Money Laundering in the United States: The Forgotten Tale of Wachovia Part 2

Continued from part 1.

In 2007, a jet was confiscated in Mexico that contained over $100 million worth of cocaine. The information from this raid showed that Wachovia, then the fourth largest bank in the United States, was used as a gateway to launder up to $378 billion through the U.S. banking system. This is an example of how relaxed financial laws in the United States, in addition to our large economy, create conditions that easily make the U.S. the recipient of up to a third of the world’s money laundered from illicit activities.

KYC strategies, and why they didn’t work

For any bank, one of the primary philosophies behind measures meant to combat money laundering is called KYC, or “know your client.” This means that you spend a great deal of energy focusing on who your clients are and how they are documenting their transfers, especially in red-flag situations. To enact these policies, Wachovia actually had one of the most qualified people for the job, Martin Woods, who was the senior anti-money laundering officer in Wachovia’s London headquarters. Woods had been an officer with the Metropolitan police drug squad and was a detective with the National Crime Squad who specialized in money laundering.

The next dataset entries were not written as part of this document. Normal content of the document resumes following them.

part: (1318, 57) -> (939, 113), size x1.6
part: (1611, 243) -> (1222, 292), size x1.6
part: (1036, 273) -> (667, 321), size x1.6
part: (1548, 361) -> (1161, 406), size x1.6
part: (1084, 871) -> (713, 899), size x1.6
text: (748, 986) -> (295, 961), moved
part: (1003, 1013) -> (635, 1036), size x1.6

So why didn’t Woods catch the blatantly high amount of money laundering red flags that emerged at Wachovia between 2004 and 2007? Well, he actually did. In August of 2006, Woods reported a large number of red-flag transactions that were made through CDC accounts. According to him, the signs were obvious, which he reported to his superiors. However, these reports were met with disdain. Around this time, Woods discovered that Wachovia had over 6,000 standing subpoenas from Federal law enforcement, regarding transfer activity from Mexico. After the 2007 incident, Wachovia fired Woods, claiming incompetence of their primary anti-money laundering officer.

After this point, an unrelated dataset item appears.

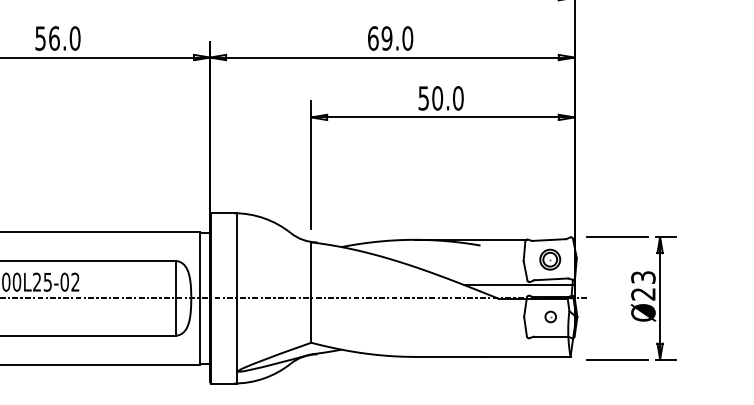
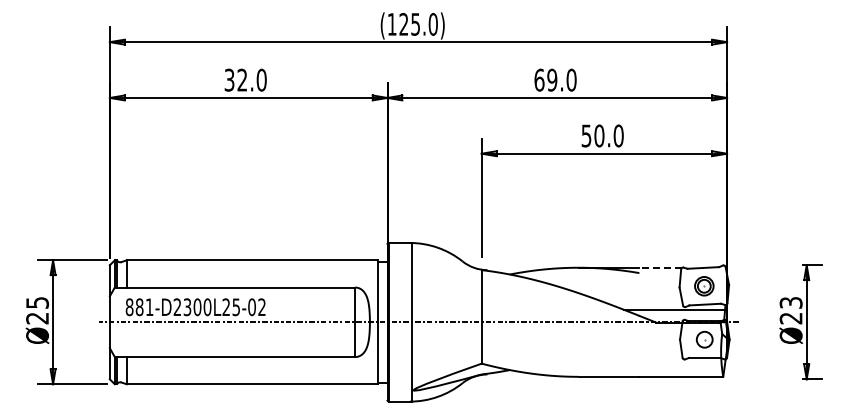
text: (48, 37) -> (236, 79), 56.0 -> 32.0
line: (616, 237) -> (766, 265), removed
line: (503, 239) -> (660, 267), solid -> dashed
part: (550, 316) -> (704, 339), size x1.6
line: (616, 359) -> (766, 379), removed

Wells Fargo acquisition and the 2008 market collapse

During 2008, Federal authorities brought action against Wachovia, which could have made officials within the bank liable for wrongdoing, but the prosecutor also recommended that the prosecution be deferred for 12 months. At the end of this deferral, if no other laws are broken by the bank for that period, then the charges are dropped. During this same period, a merger was being drawn up between Wachovia and Wells Fargo, which would end with Wells Fargo’s acquisition of Wachovia in 2009 (despite taking three years to finalize).

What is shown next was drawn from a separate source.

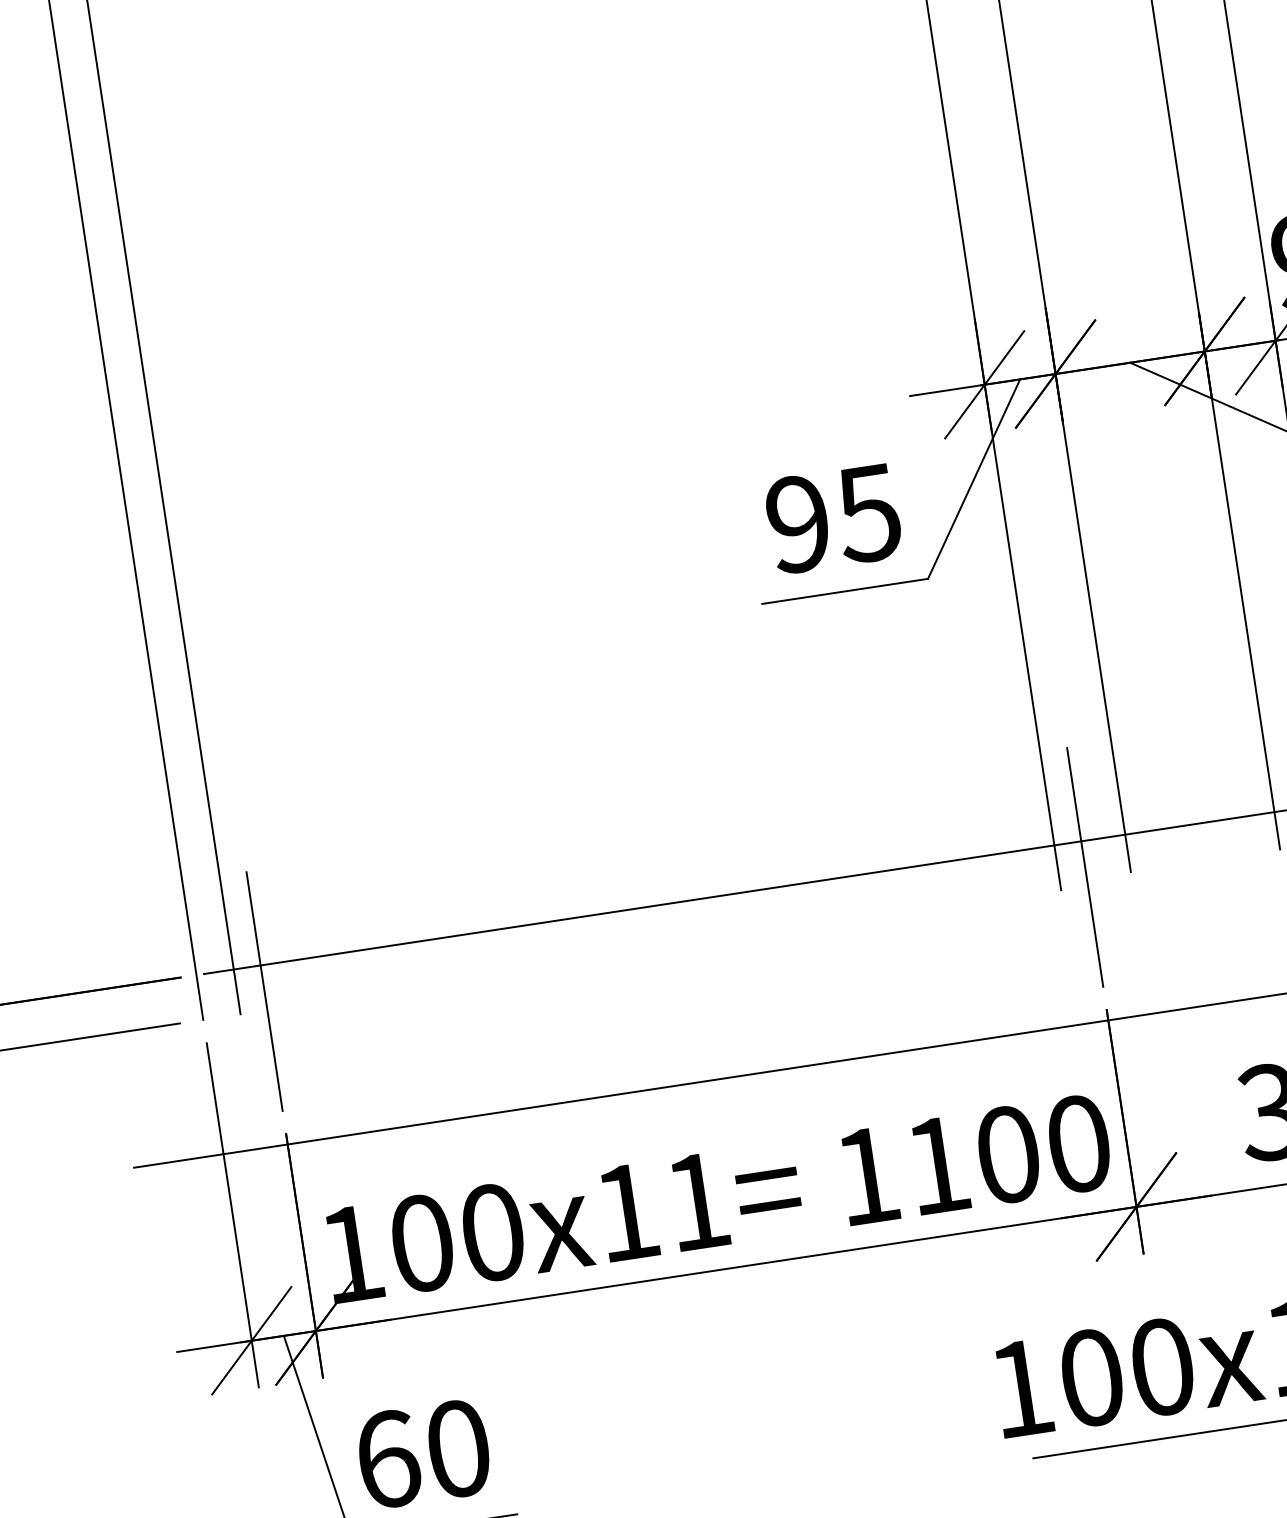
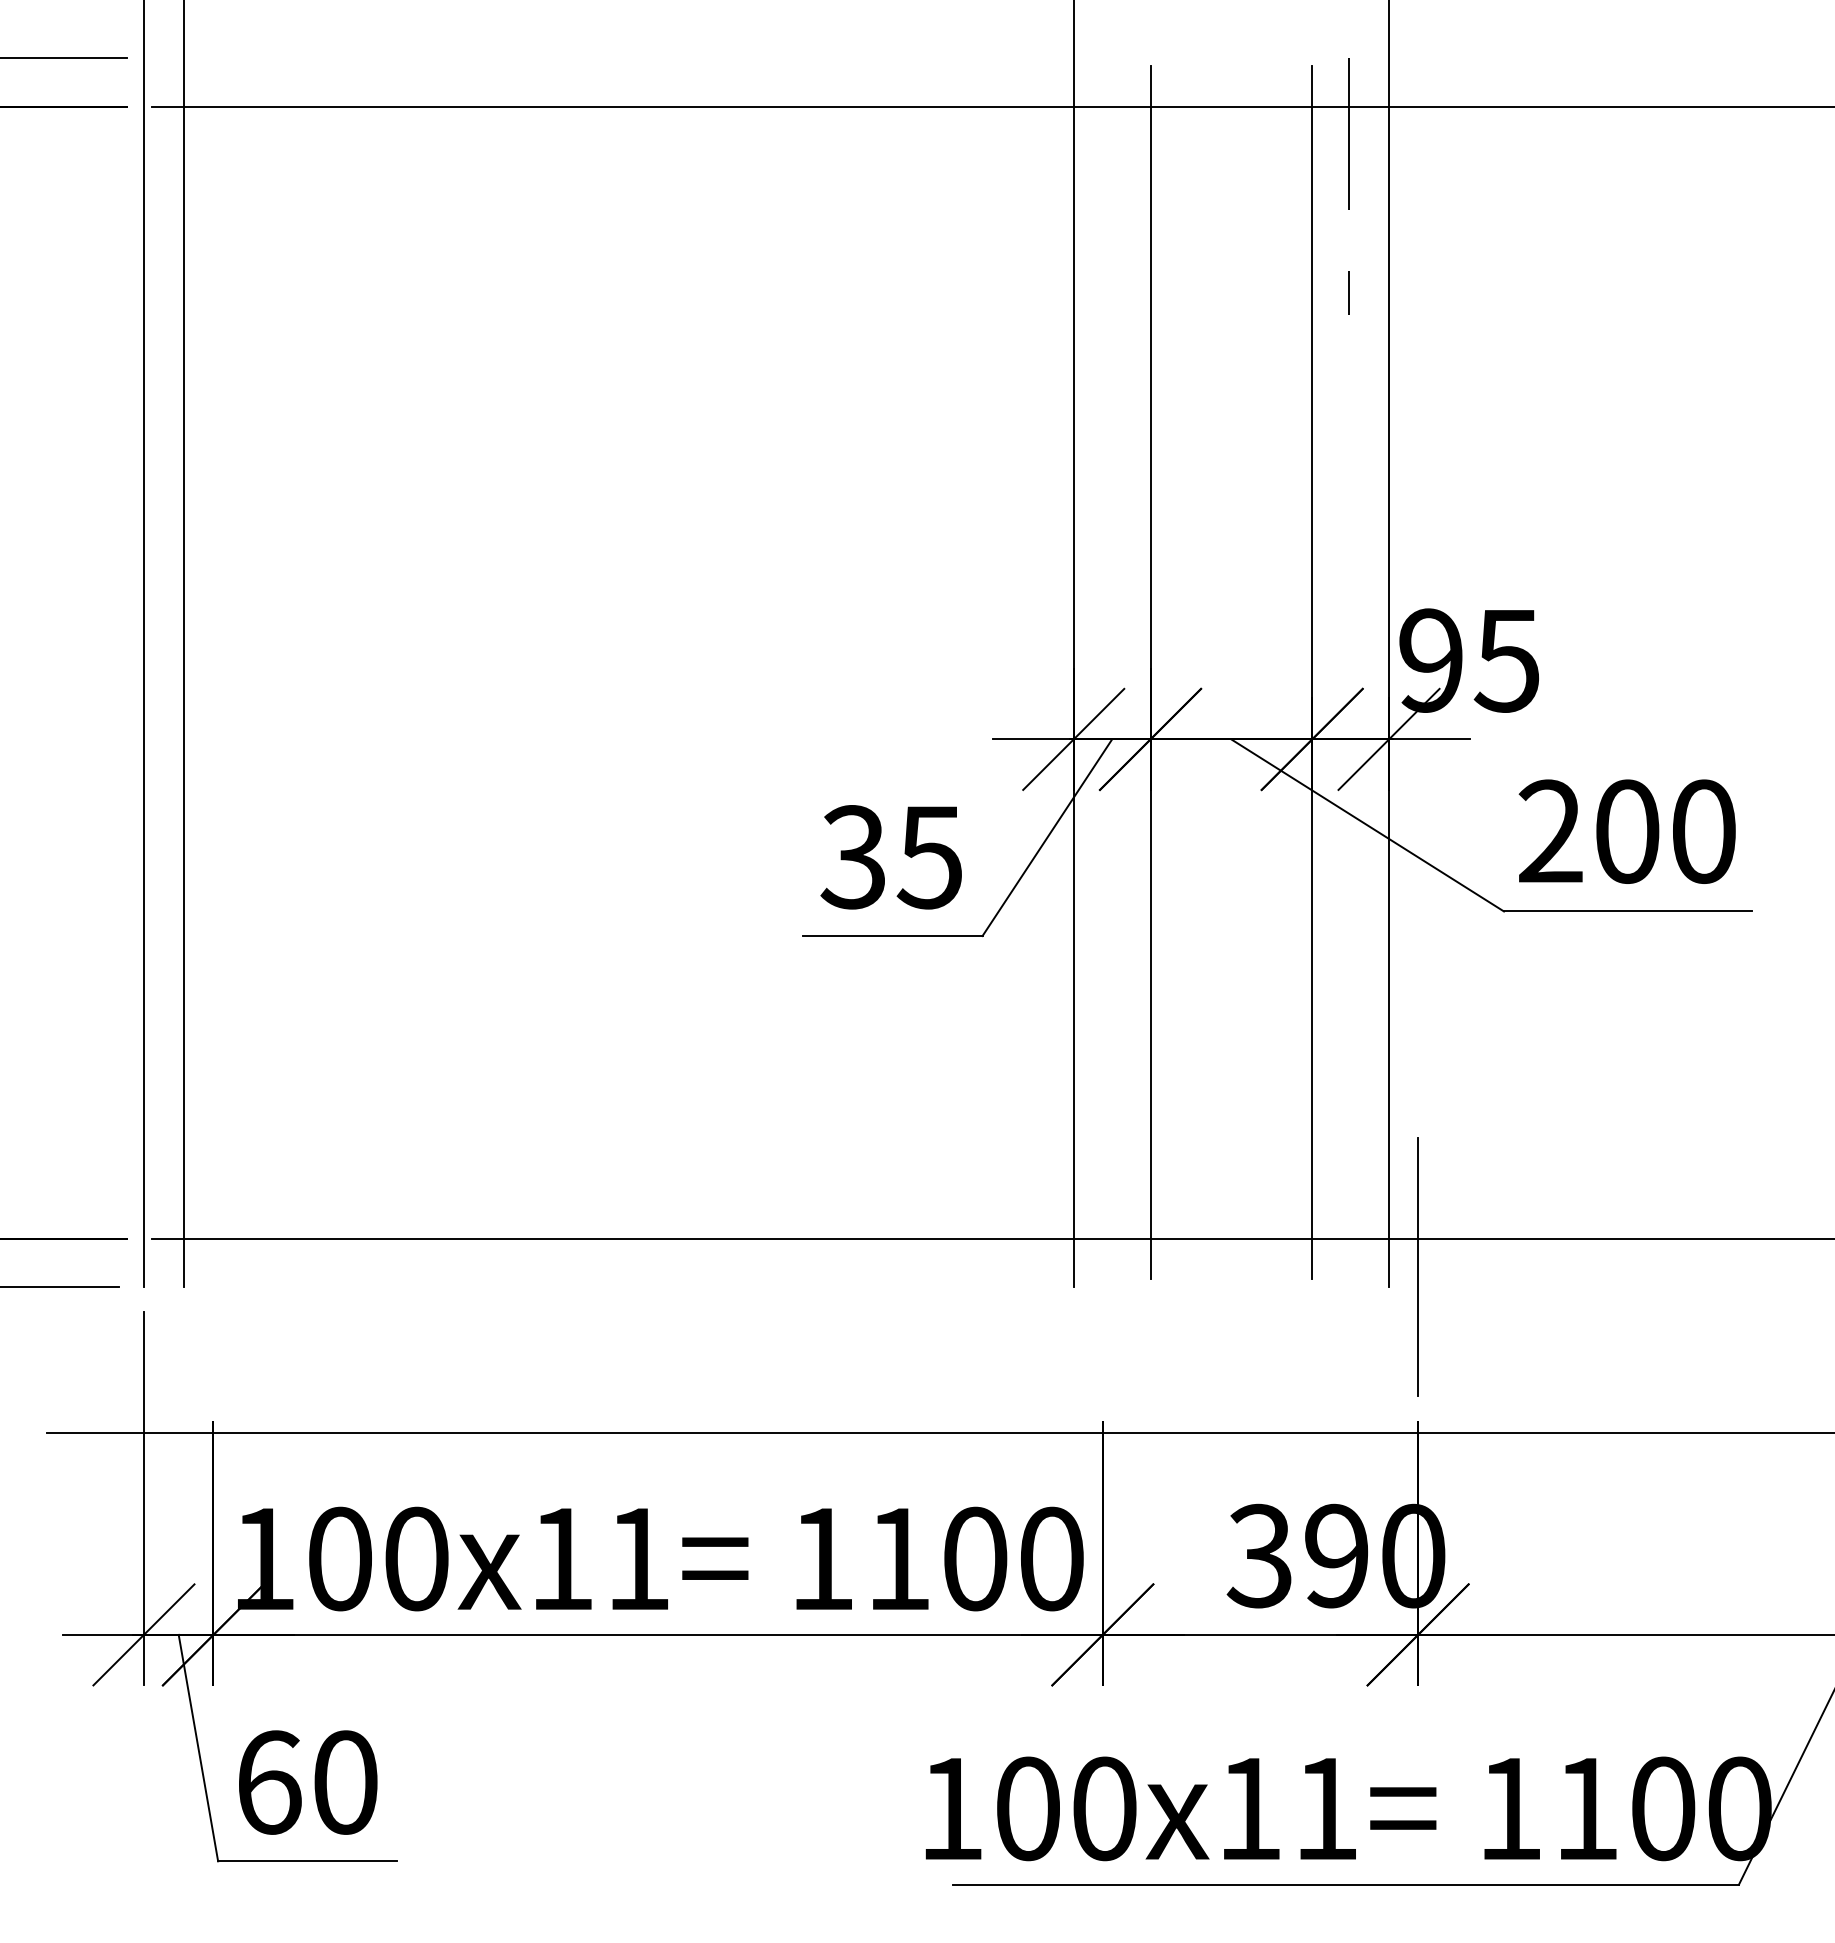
text: (797, 524) -> (852, 857), 95 -> 35
line: (1084, 867) -> (1102, 1266), removed
line: (264, 991) -> (213, 1266), removed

Also during this time, the financial crisis of the banking industry started to enter full swing, with the market finally collapsing late in 2008. At this time, nobody in law enforcement wanted to spend the resources to go after the banks. When the Wachovia sector of Wells Fargo finally paid the $160 million settlement for their role in the money laundering, the Federal government turned around and bailed Wells Fargo out of its impending collapse with a $25 billion bailout. Besides this fact, the penalties paid to Federal authorities were only a fraction of the likely billions that Wachovia made during the same period off of laundered money.

A final look

According to the chief prosecutor on Wachovia’s case, “Wachovia’s blatant disregard for our banking laws gave international cocaine cartels a virtual carte blanche to finance their operations.” Despite this fact, Wachovia and the officials that ignored the signs that were reported to them were essentially allowed to walk away without any penalty. Martin Woods had this to say on the case, “The law enforcement people do what they are supposed to do, but what’s the point? All those people dealing with all that money from drug-trafficking and murder, and no one goes to jail?”